**Input data**.
....

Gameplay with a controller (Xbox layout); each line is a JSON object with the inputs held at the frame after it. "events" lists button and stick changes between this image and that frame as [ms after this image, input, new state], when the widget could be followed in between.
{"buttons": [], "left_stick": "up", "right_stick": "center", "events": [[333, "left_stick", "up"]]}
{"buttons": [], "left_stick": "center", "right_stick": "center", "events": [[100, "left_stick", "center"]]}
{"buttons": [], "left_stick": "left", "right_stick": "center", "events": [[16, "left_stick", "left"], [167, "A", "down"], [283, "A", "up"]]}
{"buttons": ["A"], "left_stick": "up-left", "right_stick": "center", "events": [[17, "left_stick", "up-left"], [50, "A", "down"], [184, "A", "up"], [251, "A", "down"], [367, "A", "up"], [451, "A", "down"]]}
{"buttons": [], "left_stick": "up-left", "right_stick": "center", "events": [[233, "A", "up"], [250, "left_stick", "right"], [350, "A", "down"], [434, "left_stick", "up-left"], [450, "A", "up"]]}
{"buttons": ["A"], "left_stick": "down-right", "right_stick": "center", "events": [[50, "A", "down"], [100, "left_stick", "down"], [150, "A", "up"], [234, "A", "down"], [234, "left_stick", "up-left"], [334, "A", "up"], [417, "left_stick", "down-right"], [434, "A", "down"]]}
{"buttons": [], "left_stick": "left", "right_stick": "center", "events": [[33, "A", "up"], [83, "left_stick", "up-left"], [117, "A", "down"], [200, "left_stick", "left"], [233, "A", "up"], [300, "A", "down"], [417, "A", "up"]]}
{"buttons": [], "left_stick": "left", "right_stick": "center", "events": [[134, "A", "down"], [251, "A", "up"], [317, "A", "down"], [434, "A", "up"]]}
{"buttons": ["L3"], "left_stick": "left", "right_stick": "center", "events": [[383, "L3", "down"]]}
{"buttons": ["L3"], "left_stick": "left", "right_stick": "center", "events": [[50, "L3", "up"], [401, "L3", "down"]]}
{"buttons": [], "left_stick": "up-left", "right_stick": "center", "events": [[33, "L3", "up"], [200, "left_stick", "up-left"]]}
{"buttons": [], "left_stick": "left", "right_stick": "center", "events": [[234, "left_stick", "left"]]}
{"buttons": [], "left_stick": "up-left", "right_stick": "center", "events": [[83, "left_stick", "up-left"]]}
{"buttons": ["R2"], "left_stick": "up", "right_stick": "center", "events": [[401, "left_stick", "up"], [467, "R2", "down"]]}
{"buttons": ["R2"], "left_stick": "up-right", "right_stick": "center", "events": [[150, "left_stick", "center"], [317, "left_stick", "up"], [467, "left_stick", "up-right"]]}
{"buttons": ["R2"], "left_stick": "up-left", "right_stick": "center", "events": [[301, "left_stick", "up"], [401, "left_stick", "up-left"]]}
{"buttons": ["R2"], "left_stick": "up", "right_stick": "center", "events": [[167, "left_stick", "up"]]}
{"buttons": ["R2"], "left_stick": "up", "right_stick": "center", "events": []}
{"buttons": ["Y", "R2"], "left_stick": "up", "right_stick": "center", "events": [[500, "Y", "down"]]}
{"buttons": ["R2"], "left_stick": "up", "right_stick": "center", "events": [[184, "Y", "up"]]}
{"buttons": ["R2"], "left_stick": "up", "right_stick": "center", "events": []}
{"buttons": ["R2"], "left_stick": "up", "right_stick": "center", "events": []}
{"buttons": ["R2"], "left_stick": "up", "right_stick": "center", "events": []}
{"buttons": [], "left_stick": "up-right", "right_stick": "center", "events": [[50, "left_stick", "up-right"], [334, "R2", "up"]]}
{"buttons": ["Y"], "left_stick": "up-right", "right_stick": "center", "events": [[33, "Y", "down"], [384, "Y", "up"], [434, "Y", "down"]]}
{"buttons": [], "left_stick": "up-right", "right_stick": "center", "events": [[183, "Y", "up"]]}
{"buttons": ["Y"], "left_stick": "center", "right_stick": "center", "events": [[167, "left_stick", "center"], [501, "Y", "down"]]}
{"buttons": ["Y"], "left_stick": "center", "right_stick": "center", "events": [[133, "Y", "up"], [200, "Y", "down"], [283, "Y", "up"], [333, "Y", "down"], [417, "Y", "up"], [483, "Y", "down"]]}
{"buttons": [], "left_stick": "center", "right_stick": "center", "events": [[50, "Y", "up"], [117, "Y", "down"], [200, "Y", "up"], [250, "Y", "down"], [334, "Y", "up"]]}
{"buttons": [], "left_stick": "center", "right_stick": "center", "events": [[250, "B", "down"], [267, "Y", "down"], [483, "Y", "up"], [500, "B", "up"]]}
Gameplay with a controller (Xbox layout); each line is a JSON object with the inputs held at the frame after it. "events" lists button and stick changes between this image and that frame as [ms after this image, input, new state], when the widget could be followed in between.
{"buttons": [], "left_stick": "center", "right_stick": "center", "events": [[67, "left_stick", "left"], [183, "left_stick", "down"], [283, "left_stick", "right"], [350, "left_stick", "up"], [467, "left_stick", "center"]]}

....

**Problem**. Return the entries above word for word.

**Your solution**.
Gameplay with a controller (Xbox layout); each line is a JSON object with the inputs held at the frame after it. "events" lists button and stick changes between this image and that frame as [ms after this image, input, new state], when the widget could be followed in between.
{"buttons": [], "left_stick": "up", "right_stick": "center", "events": [[333, "left_stick", "up"]]}
{"buttons": [], "left_stick": "center", "right_stick": "center", "events": [[100, "left_stick", "center"]]}
{"buttons": [], "left_stick": "left", "right_stick": "center", "events": [[16, "left_stick", "left"], [167, "A", "down"], [283, "A", "up"]]}
{"buttons": ["A"], "left_stick": "up-left", "right_stick": "center", "events": [[17, "left_stick", "up-left"], [50, "A", "down"], [184, "A", "up"], [251, "A", "down"], [367, "A", "up"], [451, "A", "down"]]}
{"buttons": [], "left_stick": "up-left", "right_stick": "center", "events": [[233, "A", "up"], [250, "left_stick", "right"], [350, "A", "down"], [434, "left_stick", "up-left"], [450, "A", "up"]]}
{"buttons": ["A"], "left_stick": "down-right", "right_stick": "center", "events": [[50, "A", "down"], [100, "left_stick", "down"], [150, "A", "up"], [234, "A", "down"], [234, "left_stick", "up-left"], [334, "A", "up"], [417, "left_stick", "down-right"], [434, "A", "down"]]}
{"buttons": [], "left_stick": "left", "right_stick": "center", "events": [[33, "A", "up"], [83, "left_stick", "up-left"], [117, "A", "down"], [200, "left_stick", "left"], [233, "A", "up"], [300, "A", "down"], [417, "A", "up"]]}
{"buttons": [], "left_stick": "left", "right_stick": "center", "events": [[134, "A", "down"], [251, "A", "up"], [317, "A", "down"], [434, "A", "up"]]}
{"buttons": ["L3"], "left_stick": "left", "right_stick": "center", "events": [[383, "L3", "down"]]}
{"buttons": ["L3"], "left_stick": "left", "right_stick": "center", "events": [[50, "L3", "up"], [401, "L3", "down"]]}
{"buttons": [], "left_stick": "up-left", "right_stick": "center", "events": [[33, "L3", "up"], [200, "left_stick", "up-left"]]}
{"buttons": [], "left_stick": "left", "right_stick": "center", "events": [[234, "left_stick", "left"]]}
{"buttons": [], "left_stick": "up-left", "right_stick": "center", "events": [[83, "left_stick", "up-left"]]}
{"buttons": ["R2"], "left_stick": "up", "right_stick": "center", "events": [[401, "left_stick", "up"], [467, "R2", "down"]]}
{"buttons": ["R2"], "left_stick": "up-right", "right_stick": "center", "events": [[150, "left_stick", "center"], [317, "left_stick", "up"], [467, "left_stick", "up-right"]]}
{"buttons": ["R2"], "left_stick": "up-left", "right_stick": "center", "events": [[301, "left_stick", "up"], [401, "left_stick", "up-left"]]}
{"buttons": ["R2"], "left_stick": "up", "right_stick": "center", "events": [[167, "left_stick", "up"]]}
{"buttons": ["R2"], "left_stick": "up", "right_stick": "center", "events": []}
{"buttons": ["Y", "R2"], "left_stick": "up", "right_stick": "center", "events": [[500, "Y", "down"]]}
{"buttons": ["R2"], "left_stick": "up", "right_stick": "center", "events": [[184, "Y", "up"]]}
{"buttons": ["R2"], "left_stick": "up", "right_stick": "center", "events": []}
{"buttons": ["R2"], "left_stick": "up", "right_stick": "center", "events": []}
{"buttons": ["R2"], "left_stick": "up", "right_stick": "center", "events": []}
{"buttons": [], "left_stick": "up-right", "right_stick": "center", "events": [[50, "left_stick", "up-right"], [334, "R2", "up"]]}
{"buttons": ["Y"], "left_stick": "up-right", "right_stick": "center", "events": [[33, "Y", "down"], [384, "Y", "up"], [434, "Y", "down"]]}
{"buttons": [], "left_stick": "up-right", "right_stick": "center", "events": [[183, "Y", "up"]]}
{"buttons": ["Y"], "left_stick": "center", "right_stick": "center", "events": [[167, "left_stick", "center"], [501, "Y", "down"]]}
{"buttons": ["Y"], "left_stick": "center", "right_stick": "center", "events": [[133, "Y", "up"], [200, "Y", "down"], [283, "Y", "up"], [333, "Y", "down"], [417, "Y", "up"], [483, "Y", "down"]]}
{"buttons": [], "left_stick": "center", "right_stick": "center", "events": [[50, "Y", "up"], [117, "Y", "down"], [200, "Y", "up"], [250, "Y", "down"], [334, "Y", "up"]]}
{"buttons": [], "left_stick": "center", "right_stick": "center", "events": [[250, "B", "down"], [267, "Y", "down"], [483, "Y", "up"], [500, "B", "up"]]}
Gameplay with a controller (Xbox layout); each line is a JSON object with the inputs held at the frame after it. "events" lists button and stick changes between this image and that frame as [ms after this image, input, new state], when the widget could be followed in between.
{"buttons": [], "left_stick": "center", "right_stick": "center", "events": [[67, "left_stick", "left"], [183, "left_stick", "down"], [283, "left_stick", "right"], [350, "left_stick", "up"], [467, "left_stick", "center"]]}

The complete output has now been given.